Dir. Danny Boyle. US, 2015. 122 mins.

Steve Jobs

It’s no discredit to Steve Jobs, Danny Boyle’s propulsive and iconoclastic biopic of the digital-revolution visionary who democratised personal computing, that it’s a dispiriting study of capitalistic self-aggrandisement – one that leaves a sense of unease despite its ironically upbeat ending.

Fassbender is a shoo-in for every leading actor nomination

A triumph in terms of Aaron Sorkin’s screenwriting, Boyle’s direction, the ensemble acting led by Michael Fassbender and Kate Winslet, and certainly set for awards attention, Steve Jobs opens in the US in selected markets on October 9 following a high profile festival run (Telluride, New York, and the London closing slot). Boyle’s picture will annihilate the box-office performance of 2013’s Jobs, a ho-hum indie that grossed $16.1 million, and should prove a substantial earner for Universal, though it will likely prove too cerebral for extended box-office domination.

**DATA**
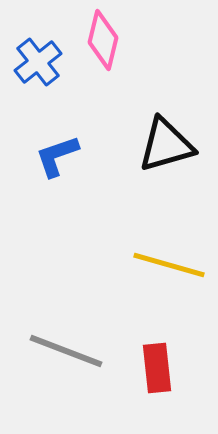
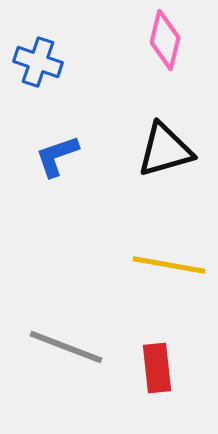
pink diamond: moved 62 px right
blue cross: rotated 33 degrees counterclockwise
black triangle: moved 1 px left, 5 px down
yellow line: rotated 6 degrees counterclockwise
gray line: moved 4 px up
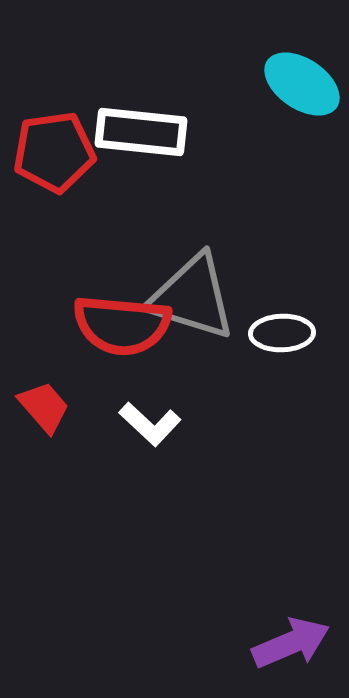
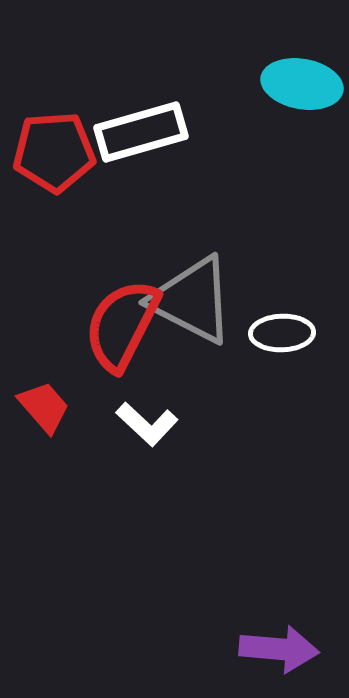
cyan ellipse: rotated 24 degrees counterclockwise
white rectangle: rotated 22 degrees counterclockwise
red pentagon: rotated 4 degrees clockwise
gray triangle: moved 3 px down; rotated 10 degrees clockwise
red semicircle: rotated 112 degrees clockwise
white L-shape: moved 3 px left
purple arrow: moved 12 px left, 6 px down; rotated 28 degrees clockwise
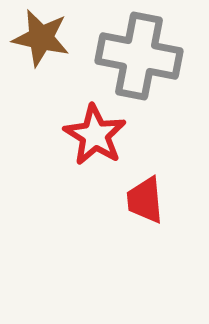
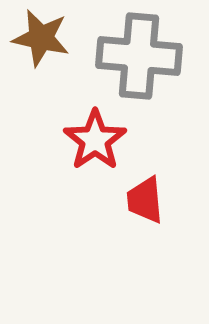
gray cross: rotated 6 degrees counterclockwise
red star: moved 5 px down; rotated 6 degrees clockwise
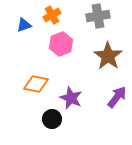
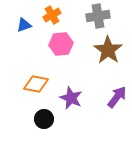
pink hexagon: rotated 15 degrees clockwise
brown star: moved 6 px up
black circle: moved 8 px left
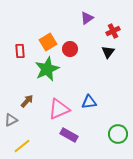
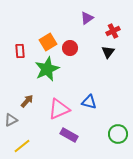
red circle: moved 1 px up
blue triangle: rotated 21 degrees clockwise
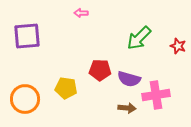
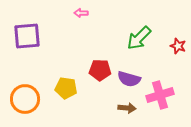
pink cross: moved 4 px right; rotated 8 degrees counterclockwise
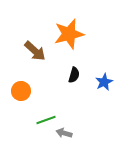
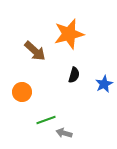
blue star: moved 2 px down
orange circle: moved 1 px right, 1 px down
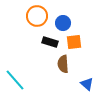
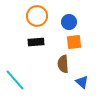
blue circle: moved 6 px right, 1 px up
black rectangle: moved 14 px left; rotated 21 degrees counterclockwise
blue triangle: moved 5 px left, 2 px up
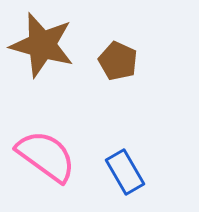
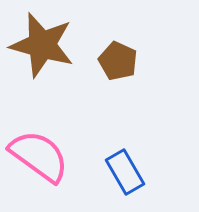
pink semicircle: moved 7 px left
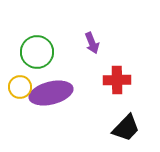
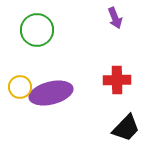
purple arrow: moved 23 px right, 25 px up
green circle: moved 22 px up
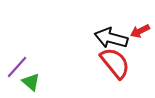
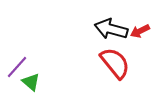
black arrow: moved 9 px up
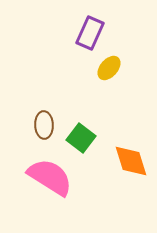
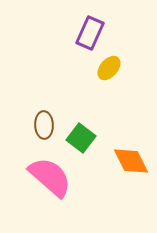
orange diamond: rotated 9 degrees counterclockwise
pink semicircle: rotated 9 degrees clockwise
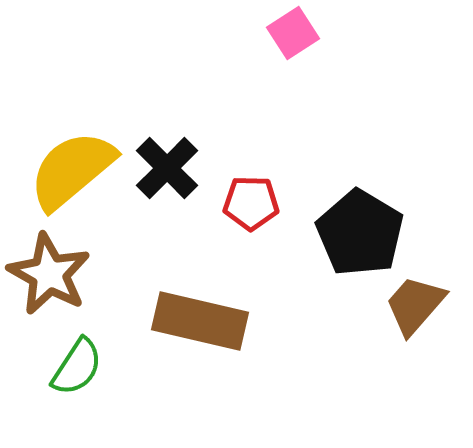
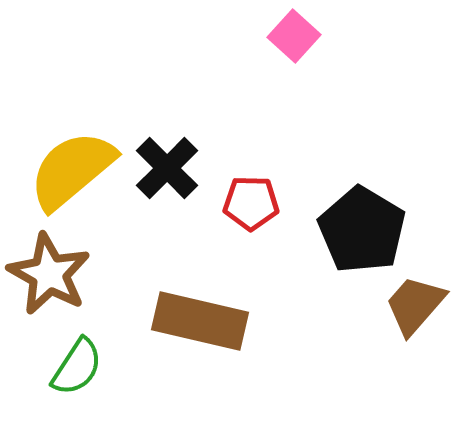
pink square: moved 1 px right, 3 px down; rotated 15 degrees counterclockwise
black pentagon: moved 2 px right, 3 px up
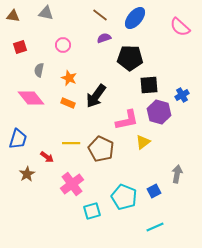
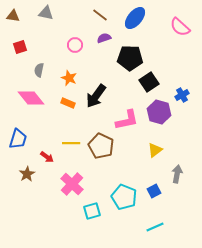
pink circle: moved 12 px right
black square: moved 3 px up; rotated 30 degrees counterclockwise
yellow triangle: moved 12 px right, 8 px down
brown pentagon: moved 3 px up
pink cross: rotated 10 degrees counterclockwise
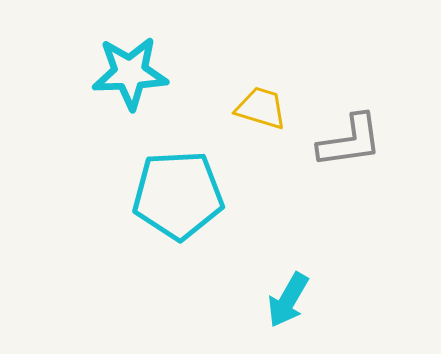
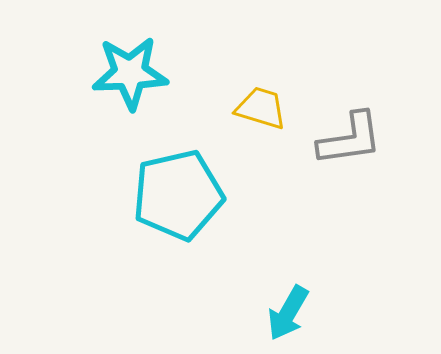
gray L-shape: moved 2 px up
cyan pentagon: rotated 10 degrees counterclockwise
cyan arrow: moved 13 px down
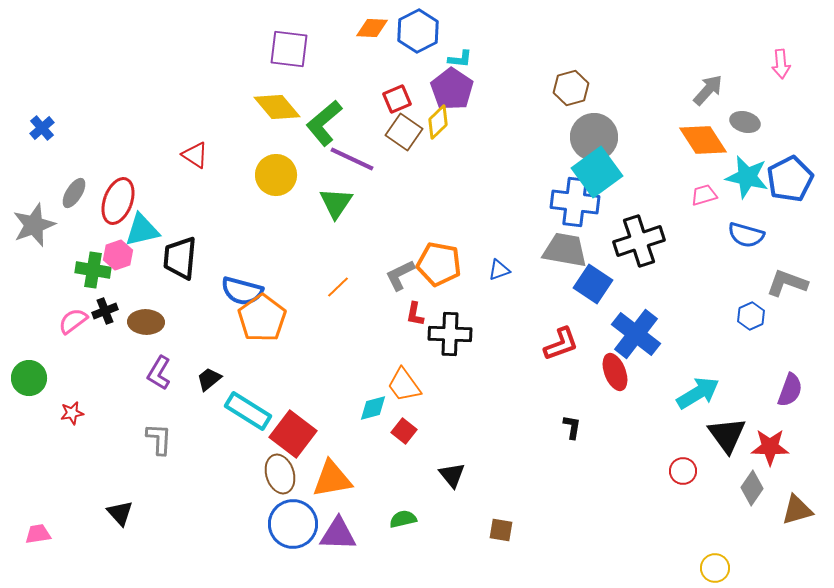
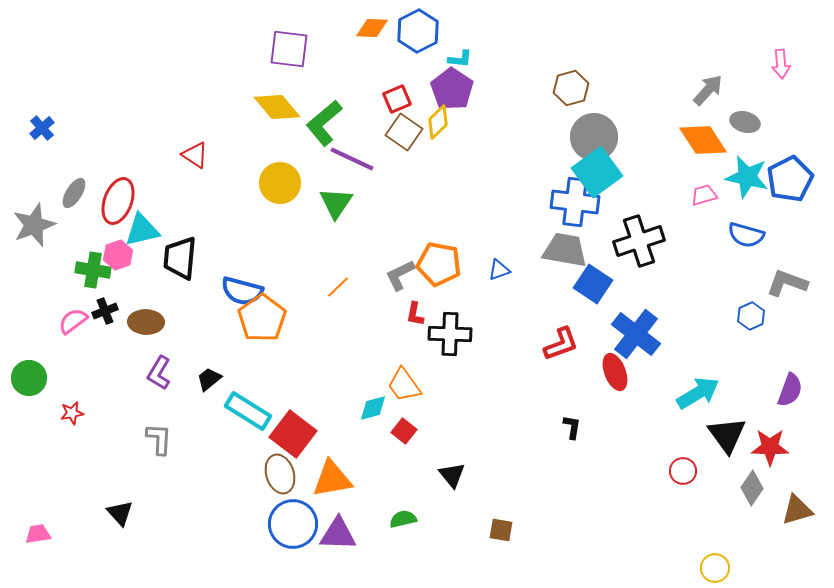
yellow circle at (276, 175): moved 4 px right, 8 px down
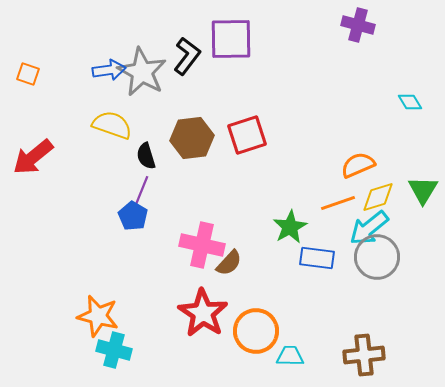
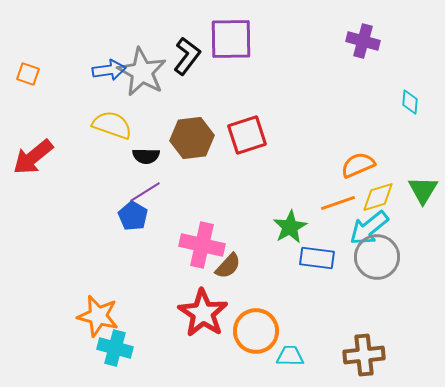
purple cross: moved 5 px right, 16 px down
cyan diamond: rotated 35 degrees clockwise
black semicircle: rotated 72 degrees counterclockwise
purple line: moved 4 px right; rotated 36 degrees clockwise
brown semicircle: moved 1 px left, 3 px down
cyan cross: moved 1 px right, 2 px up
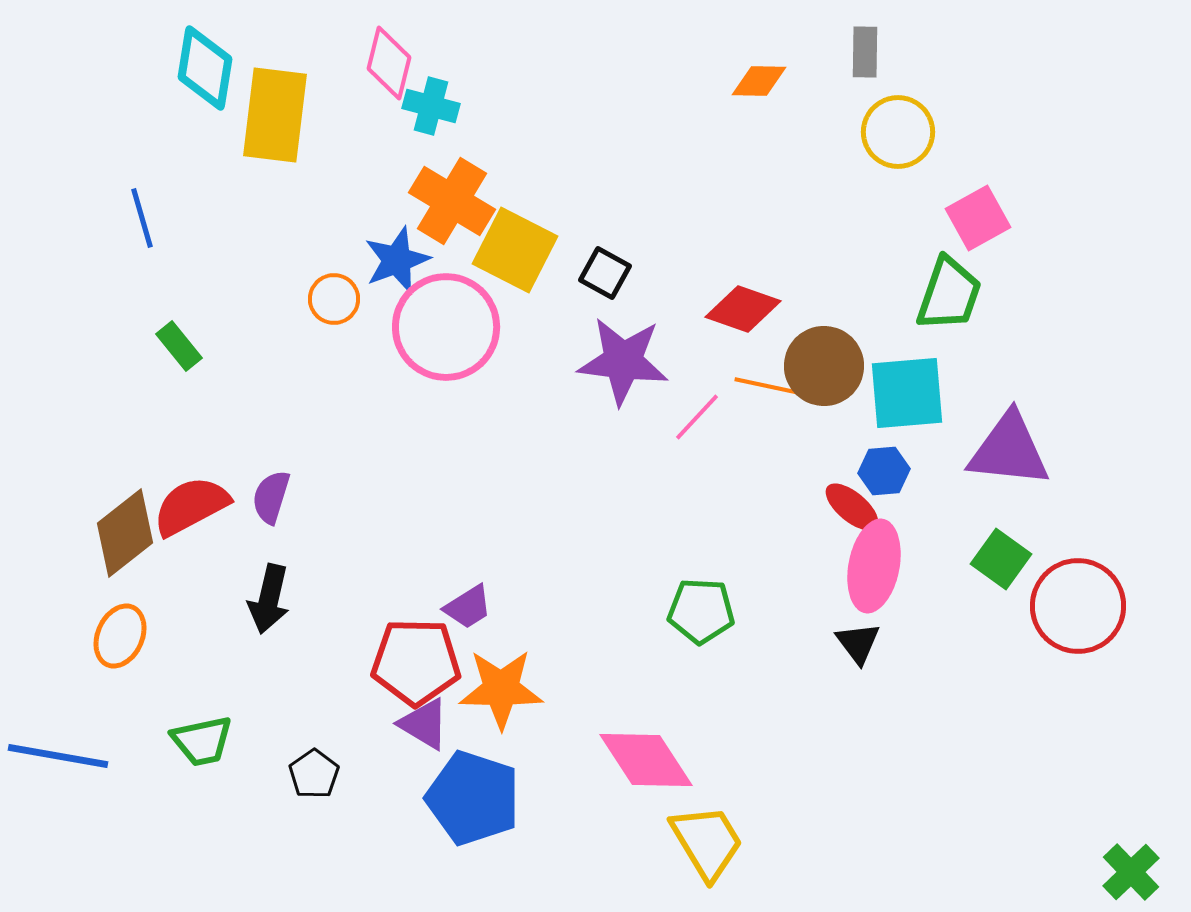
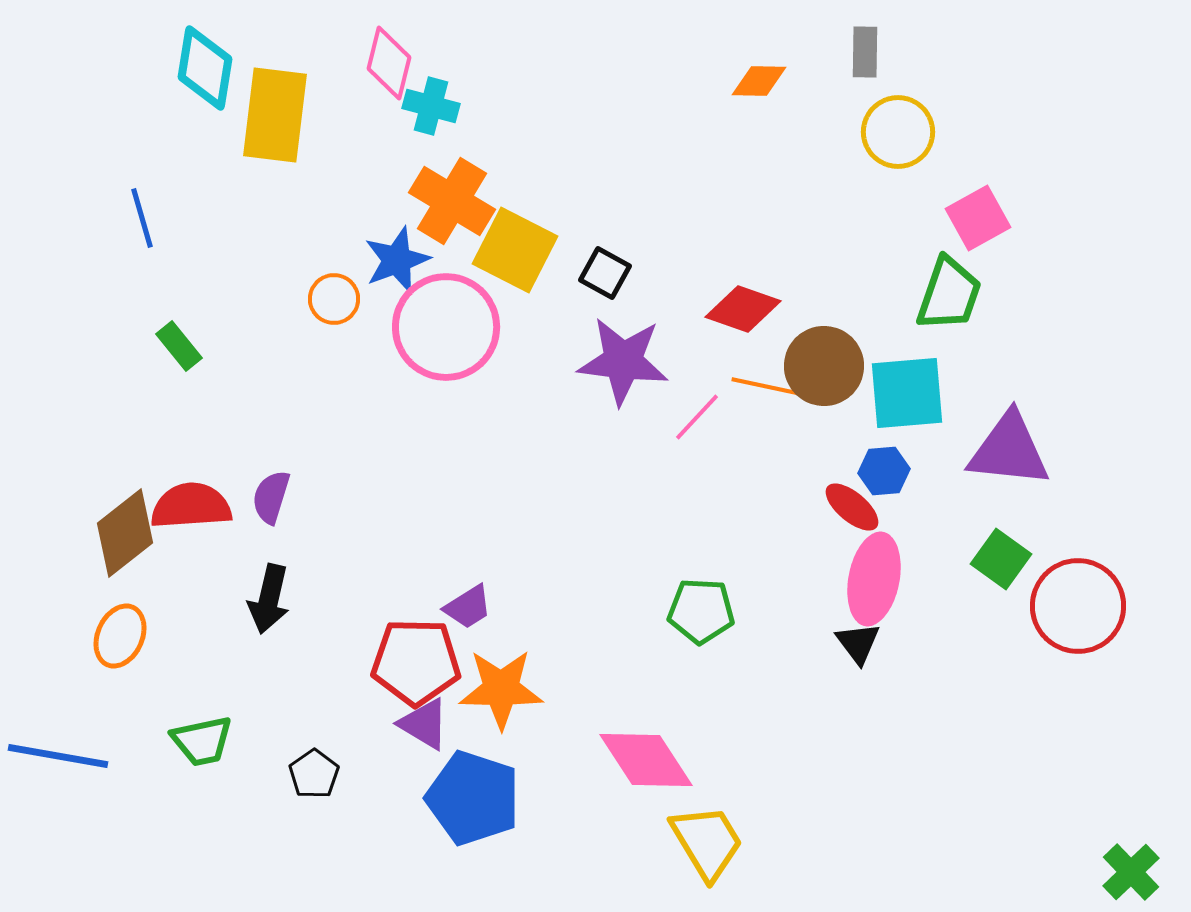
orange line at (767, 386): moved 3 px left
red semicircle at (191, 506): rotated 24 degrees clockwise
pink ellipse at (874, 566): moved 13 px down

**PROBLEMS AND TASKS**
1. Name every film festival that the review lists as part of the film's festival run.
2. In the records, begin at the line that has "blue star: moved 2 px down" and stop after the line that has "cyan cross: moved 1 px right, 2 px up". Write those lines out again with "pink" swapped for "magenta" and everything else unchanged, leaving out the pictures.

**RESPONSES IN ORDER**
1. Telluride, New York, London

2.
blue star: moved 2 px down
orange circle: moved 1 px right, 1 px down
blue circle: moved 6 px right, 1 px up
black rectangle: moved 14 px left; rotated 21 degrees counterclockwise
blue triangle: moved 5 px left, 2 px up
magenta semicircle: moved 7 px left
purple arrow: moved 23 px right, 25 px up
green circle: moved 22 px up
black arrow: moved 9 px up
orange diamond: rotated 9 degrees counterclockwise
magenta semicircle: rotated 9 degrees clockwise
magenta square: moved 1 px right, 3 px down; rotated 15 degrees counterclockwise
black pentagon: moved 2 px right, 3 px up
magenta circle: moved 12 px right
black square: moved 3 px up; rotated 30 degrees counterclockwise
yellow triangle: moved 12 px right, 8 px down
brown pentagon: moved 3 px up
magenta cross: rotated 10 degrees counterclockwise
gray L-shape: moved 2 px up
cyan pentagon: rotated 10 degrees counterclockwise
cyan arrow: moved 13 px down
yellow circle at (276, 175): moved 4 px right, 8 px down
purple cross: moved 5 px right, 16 px down
cyan diamond: rotated 35 degrees clockwise
black semicircle: rotated 72 degrees counterclockwise
purple line: moved 4 px right; rotated 36 degrees clockwise
brown semicircle: moved 1 px left, 3 px down
cyan cross: moved 1 px right, 2 px up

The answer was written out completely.